Back to Ruflo

/gaia submit

plugins/ruflo-workflows/commands/gaia-submit.md

3.20.05.0 KB
Original Source

/gaia submit

Build a submission-ready package from a completed benchmark run and sign it with the ruflo Ed25519 witness manifest.

Usage

/gaia submit
/gaia submit --results=~/.cache/ruflo/gaia/results-latest.json
/gaia submit --results=./my-results.json --dry-run

Options

FlagDefaultDescription
--results~/.cache/ruflo/gaia/results-latest.jsonPath to the JSON results file from /gaia run
--run-idauto (from git SHA)Short identifier embedded in the package directory name
--dry-runoffBuild and validate the package but do not write it to disk
--no-signoffSkip Ed25519 signing (not recommended for leaderboard submissions)
--allow-dirtyoffBuild the package even when the ADR-167 exploit audit reports a CRITICAL failure (records the failure in the package; not for leaderboard submissions)
--strict-auditoffAlso refuse to build when the audit reports a WARN finding

Output package layout

submission-<date>-<short-sha>/
├── results.jsonl        — one JSON object per question (HAL-compatible)
├── trajectories.jsonl   — full agent trajectory per question
├── metadata.json        — model, harness version, tool catalogue, cost
├── audit-report.json    — ADR-167 pre-submission exploit-audit report
├── manifest.md.json     — Ed25519-signed witness manifest (signs audit-report.json's hash)
└── README.md            — human-readable summary + comparison vs HAL baseline

Submission integrity gate (ADR-167)

Before signing, /gaia submit runs the pre-submission exploit audit — a deterministic, $0 red-team of the known reward-hacking vectors that let UC Berkeley RDI hit ~98% on GAIA without solving a single task (leaked answer DBs, no-work passes, oracle leakage, grader monkey-patching).

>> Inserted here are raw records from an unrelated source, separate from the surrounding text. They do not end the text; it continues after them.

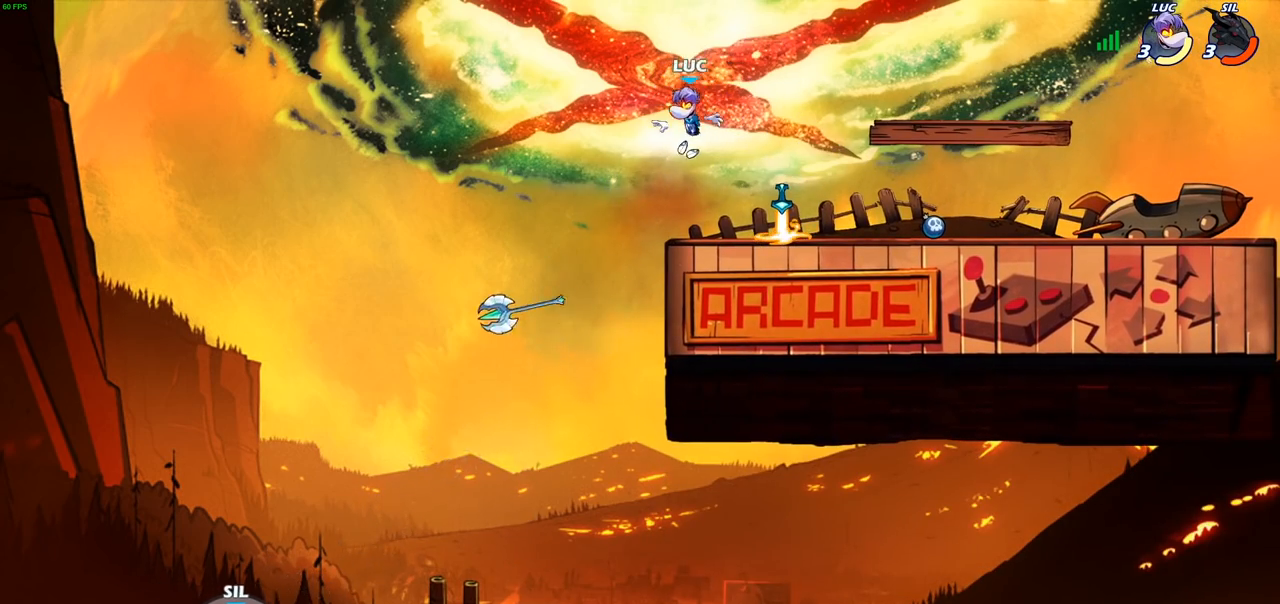
{"buttons": [], "left_stick": "left", "right_stick": "center", "events": [[267, "left_stick", "up"], [317, "R1", "down"], [367, "CROSS", "down"], [400, "left_stick", "left"], [433, "R1", "up"], [467, "CROSS", "up"]]}
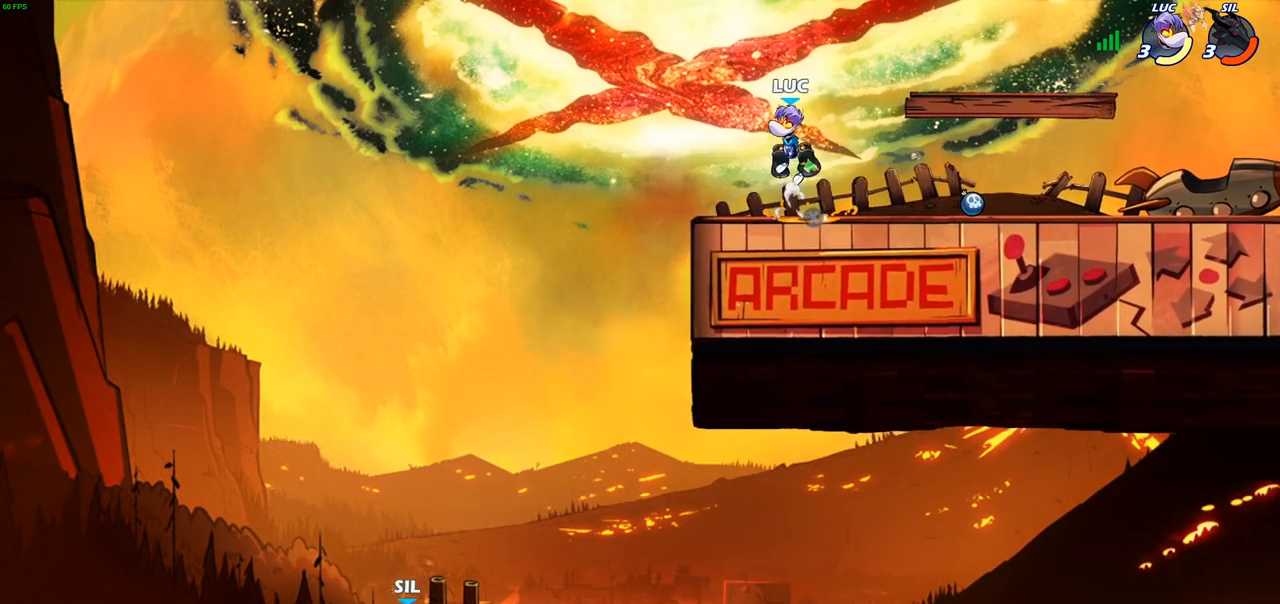
{"buttons": ["CIRCLE"], "left_stick": "down", "right_stick": "center", "events": [[167, "left_stick", "down-left"], [300, "left_stick", "down-right"], [450, "left_stick", "down"], [500, "CIRCLE", "down"]]}
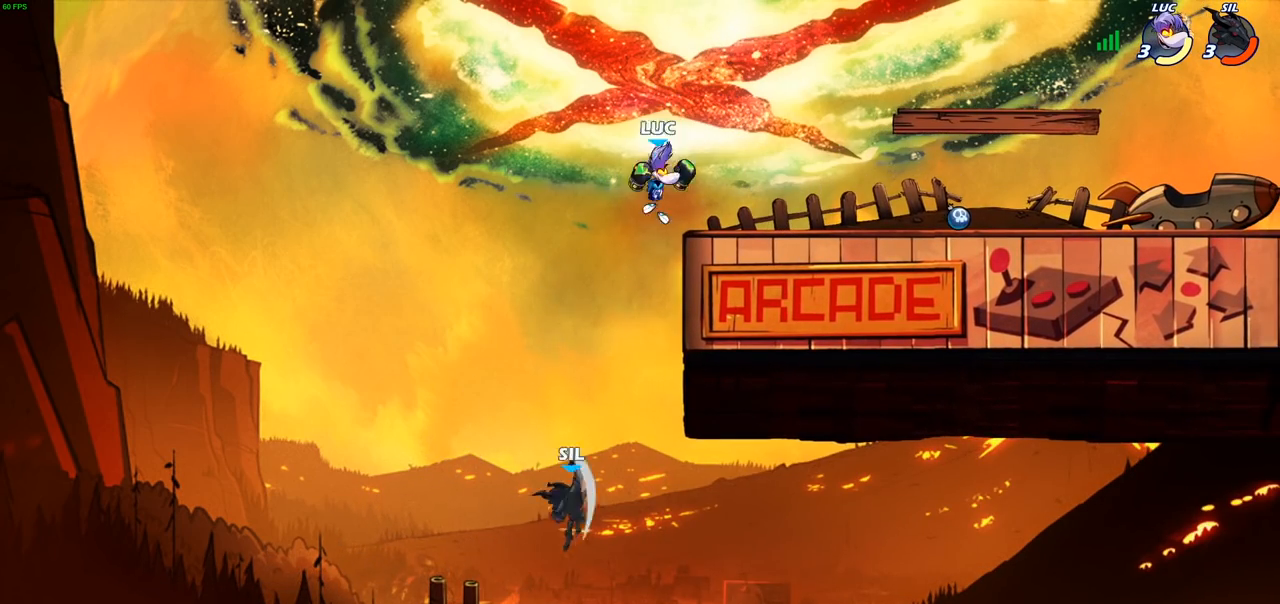
{"buttons": [], "left_stick": "center", "right_stick": "center", "events": [[267, "CIRCLE", "up"], [350, "left_stick", "center"]]}
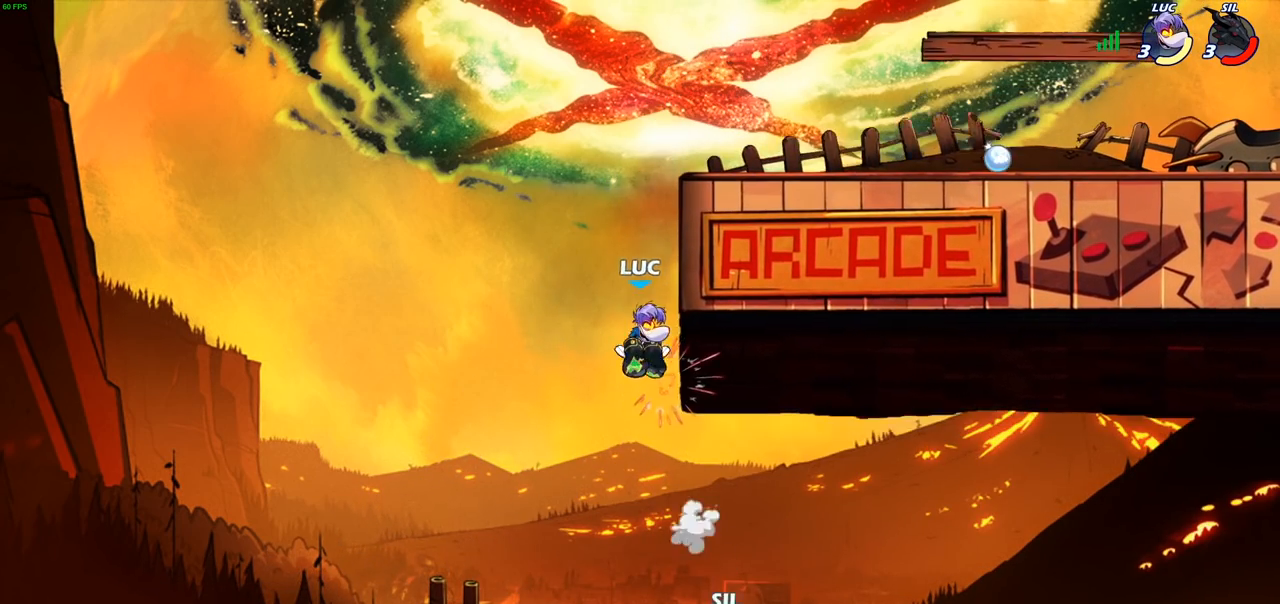
{"buttons": [], "left_stick": "center", "right_stick": "center", "events": [[133, "CROSS", "down"], [250, "CROSS", "up"], [267, "CIRCLE", "down"], [333, "left_stick", "right"], [400, "CIRCLE", "up"], [417, "left_stick", "center"]]}
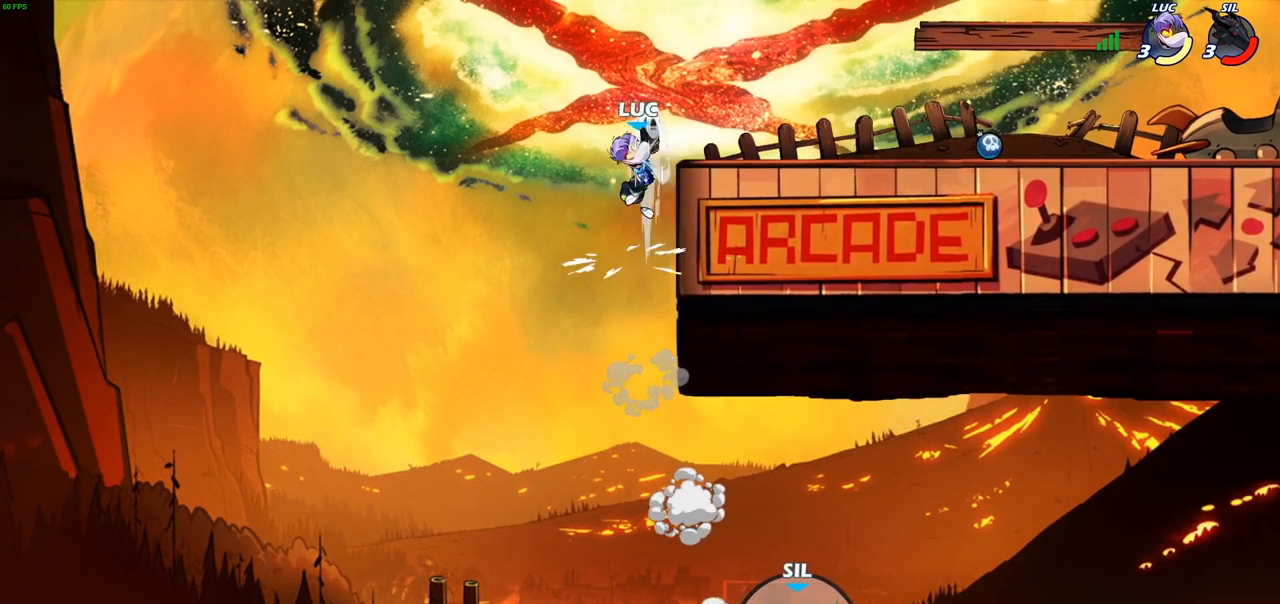
{"buttons": [], "left_stick": "down-right", "right_stick": "center", "events": [[150, "left_stick", "right"], [300, "left_stick", "down-right"]]}
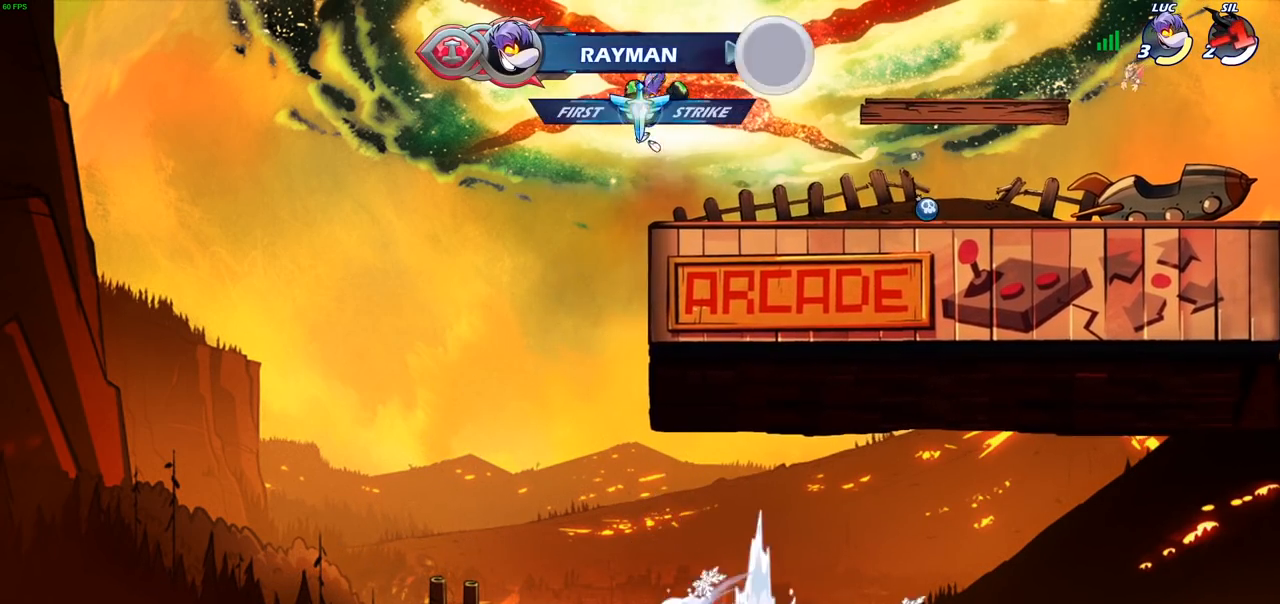
{"buttons": ["CIRCLE"], "left_stick": "center", "right_stick": "center", "events": [[117, "left_stick", "right"], [233, "R2", "down"], [250, "CROSS", "down"], [250, "left_stick", "up-right"], [367, "CROSS", "up"], [400, "R2", "up"], [433, "CIRCLE", "down"], [500, "left_stick", "center"]]}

Signing proves the package bytes are untampered; the audit proves the scores were earned. The two are wired together: the audit report is registered as an ADR-103 witness fix marker, so its sha256 + "clean": true marker are signed into manifest.md.json.

  • If the audit reports a CRITICAL failure, /gaia submit refuses to build the leaderboard package unless --allow-dirty is passed.
  • --strict-audit additionally refuses on WARN findings.
  • Checks whose data the current trajectory schema does not capture return skip with a harness_gap note (ADR-167 §7) — they do not block, but the gap is recorded in audit-report.json and thus in the signed manifest.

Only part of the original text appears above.